Salary Sacrifice also has some spinoff benefits. Because it’s lowering your salary, it may lower it below say the £50k higher rate tax band, and mean you qualify for child benefit and childcare costs.

 

What’s It Invested In?

 

A problem with personal pensions has been that there are rip-off companies out there who’ll burn through your contributions with high fees, if allowed. This is why we have generations of people who are jaded on the whole topic of pensions, having paid in and seen little return.

 

One way to justify high fees is to create complexity, and the pension industry is great at this. They’ll ask you about risk, and you’ll say no I don’t like risk; they’ll use this to justify putting you in a carefully managed (think fees here) bundle of investments designed not to make a loss. Only, that safety means that they’re often designed not to make much profit either. The combination of high fees and low performance means that if you leave pension companies to run things, they’ll end up making money and you won’t.

 

To fix this I have two suggestions for you.

 

1) Look at your work pension in terms of fees and performance. Try to switch down to lower fee funds. And try to switch to better performing funds. These are usually the same thing, as the best performance in the long-term is usually a passive global index tracking fund, and these should have lower fees than actively managed funds.

 

2) If your work pension has no good options, try to switch the money out of there and into somewhere with lower fees and better performance (ie with index funds available).
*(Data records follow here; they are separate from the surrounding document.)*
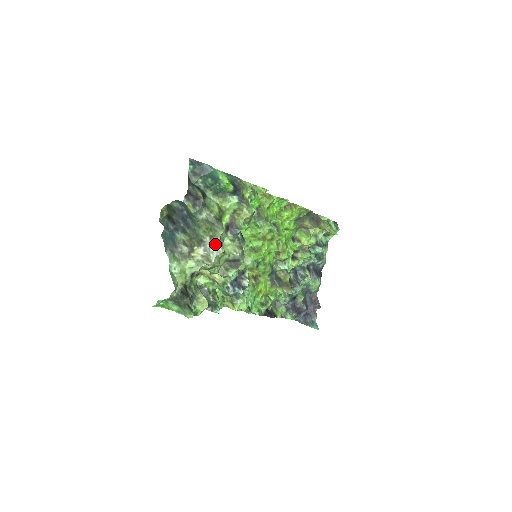
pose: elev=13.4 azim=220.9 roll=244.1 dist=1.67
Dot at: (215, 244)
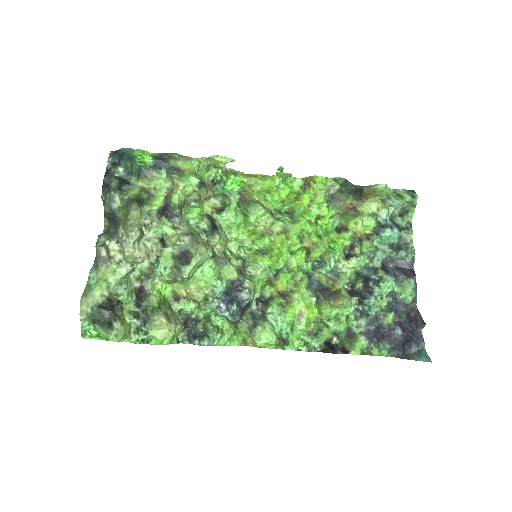
Dot at: (128, 230)
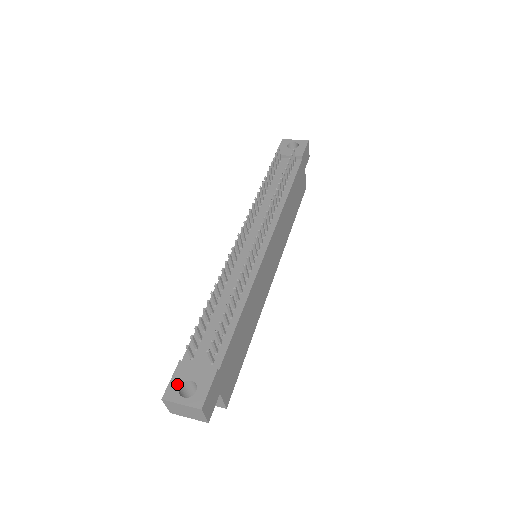
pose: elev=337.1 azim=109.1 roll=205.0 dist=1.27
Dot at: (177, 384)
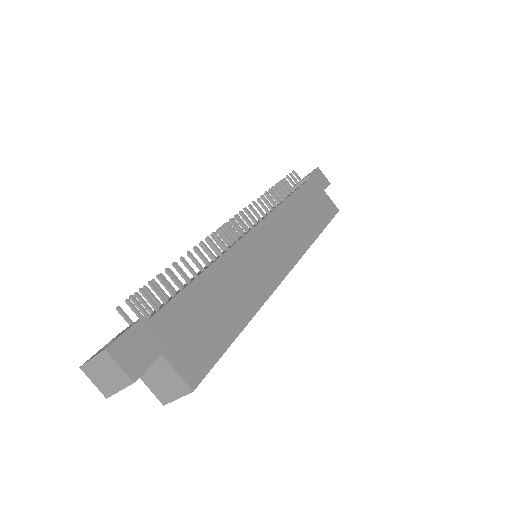
Dot at: occluded
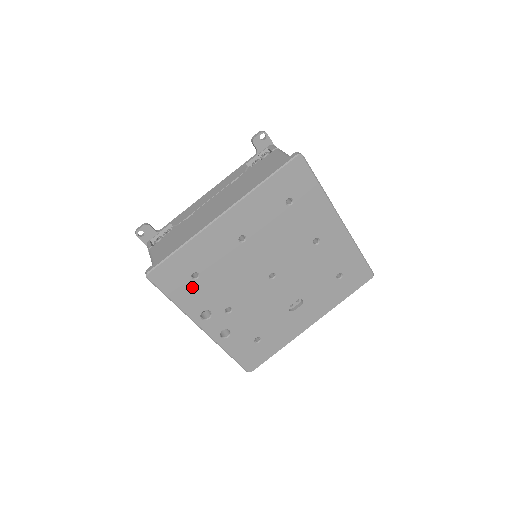
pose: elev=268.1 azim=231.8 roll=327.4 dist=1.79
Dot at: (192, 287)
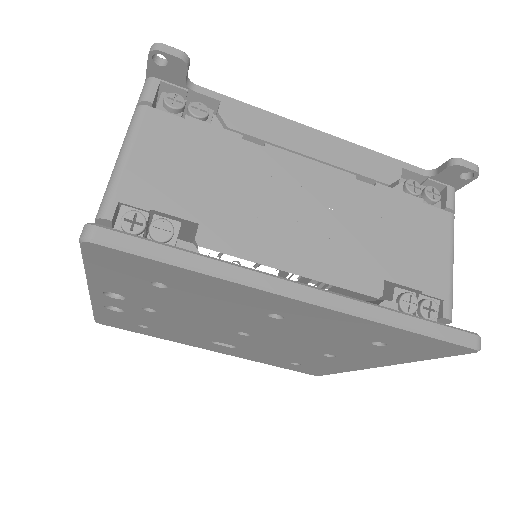
Dot at: (137, 283)
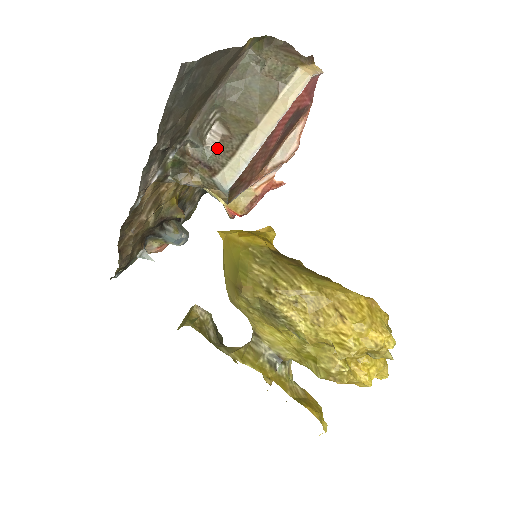
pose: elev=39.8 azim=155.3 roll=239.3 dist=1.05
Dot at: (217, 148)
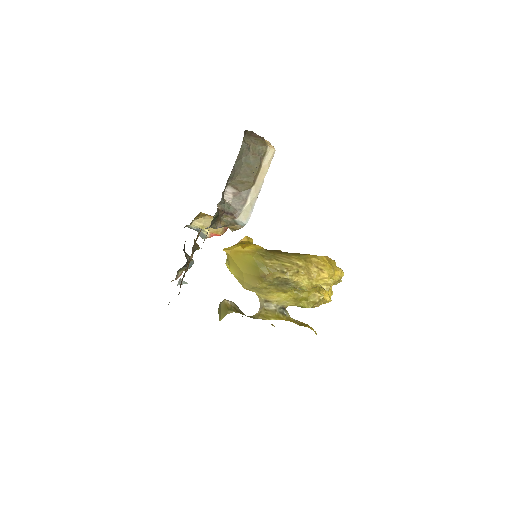
Dot at: (233, 201)
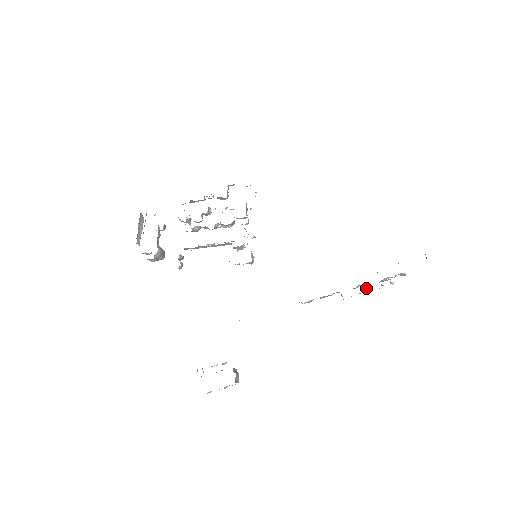
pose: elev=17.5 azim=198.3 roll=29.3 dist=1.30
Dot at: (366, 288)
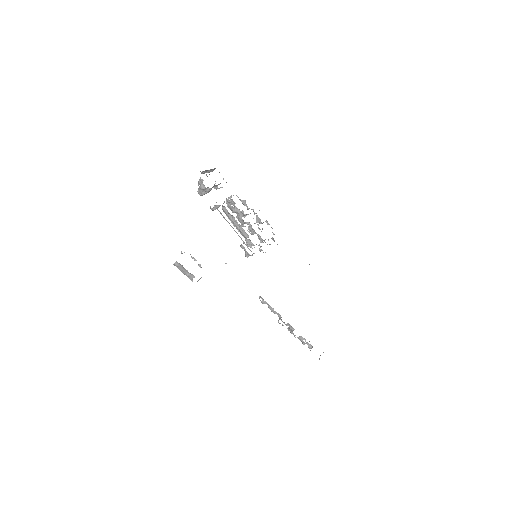
Dot at: (293, 330)
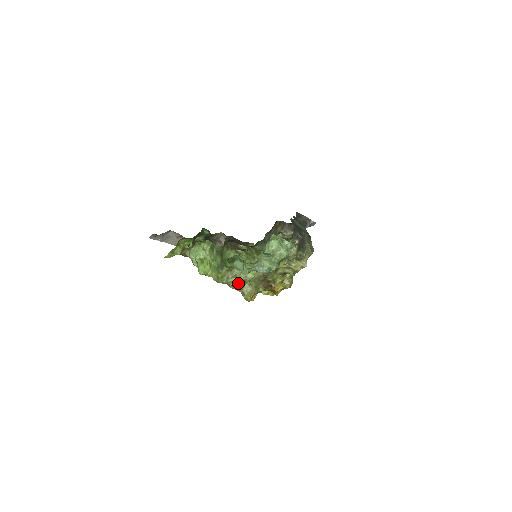
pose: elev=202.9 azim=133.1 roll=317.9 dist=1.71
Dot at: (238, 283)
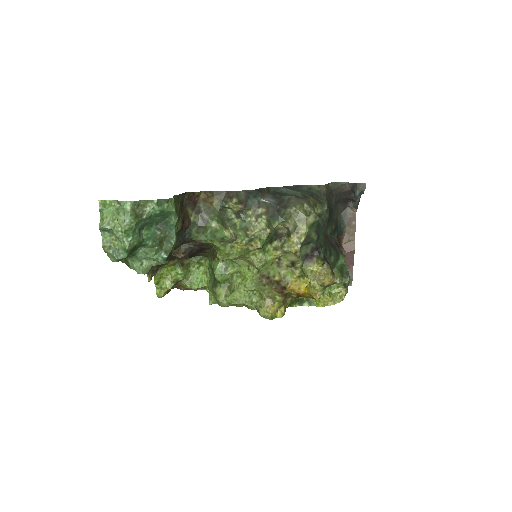
Dot at: (241, 299)
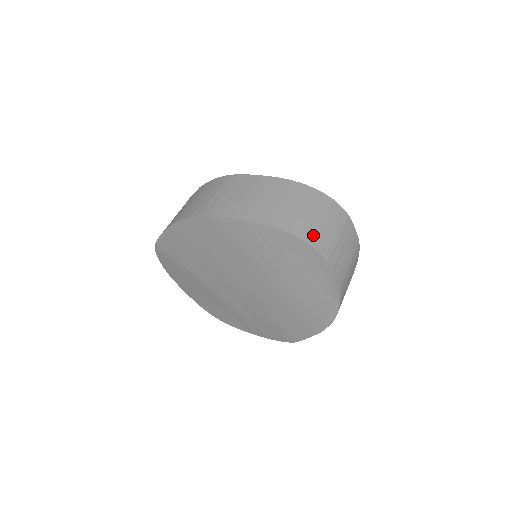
This can be difficult. If the platform fee is high, and you need to continue with the pension as the only way to get that free money carrying on, your only recourse would be to talk to your employer and persuade them to use a different provider or to pay into your own SIPP.

 

Otherwise, you may be able to do a Partial Transfer, sweeping the money across to your own SIPP once a year or so. Many pension companies don’t allow this, as it’s taking away money that’s making them a profit.

 

My rule of thumb on fees is: more than 0.5% annual fees is getting expensive. That’s a combination of platform fee, management fee, fund fee, and perhaps you’re also suffering advisor fees. As a benchmark, Vanguard will be in the region of 0.35%.

 

If you are contributing your own money to a SIPP, in the same way look for low fees and good choice of investments. See my article on Platforms & Funds for my ideas on this.

 

When You Retire

 

One of the limitations of a pension is you can only get at it later in life. Think 60. It’s actually hard to me more accurate than that, because the government keeps moving the goalposts. They are currently moving the State Pension age back from 67 to 68, 69, or who knows where. And the personal pension access age is similarly in flux - they have suggested that it will track 10 years ahead of State Pension age, but even this hasn’t been set in stone.

 

If you’re planning on stopping work before 60ish, consider also building a bridge fund using an ISA.

 

When you are old enough and decide to start pulling income from your personal pension, you can have 25% of your pot tax-free and then the rest is subject to income tax.

 

Currently this means that you can treat this in either of two ways. You can take 25% as a tax-free lump sum, and the other 75% can be drawn in stages, where it wil be fully treated as income for income tax purposes. That means you’d get the first £12,570 each year tax-free and then be charged 20% income tax on the rest that you draw in that tax year.

 

The other way is to take your tax-free element as a portion of each withdrawal. That would mean you can have £16,760 tax-free each year, with any further withdrawals again paying 20% tax. And go above £50k in withdrawals and they’re taxed at 40%.

 

You are free in this situation to withdraw whatever you like, and if your portfolio runs dry then so be it. In reality you’d try to show restraint and use something like the 4% rule.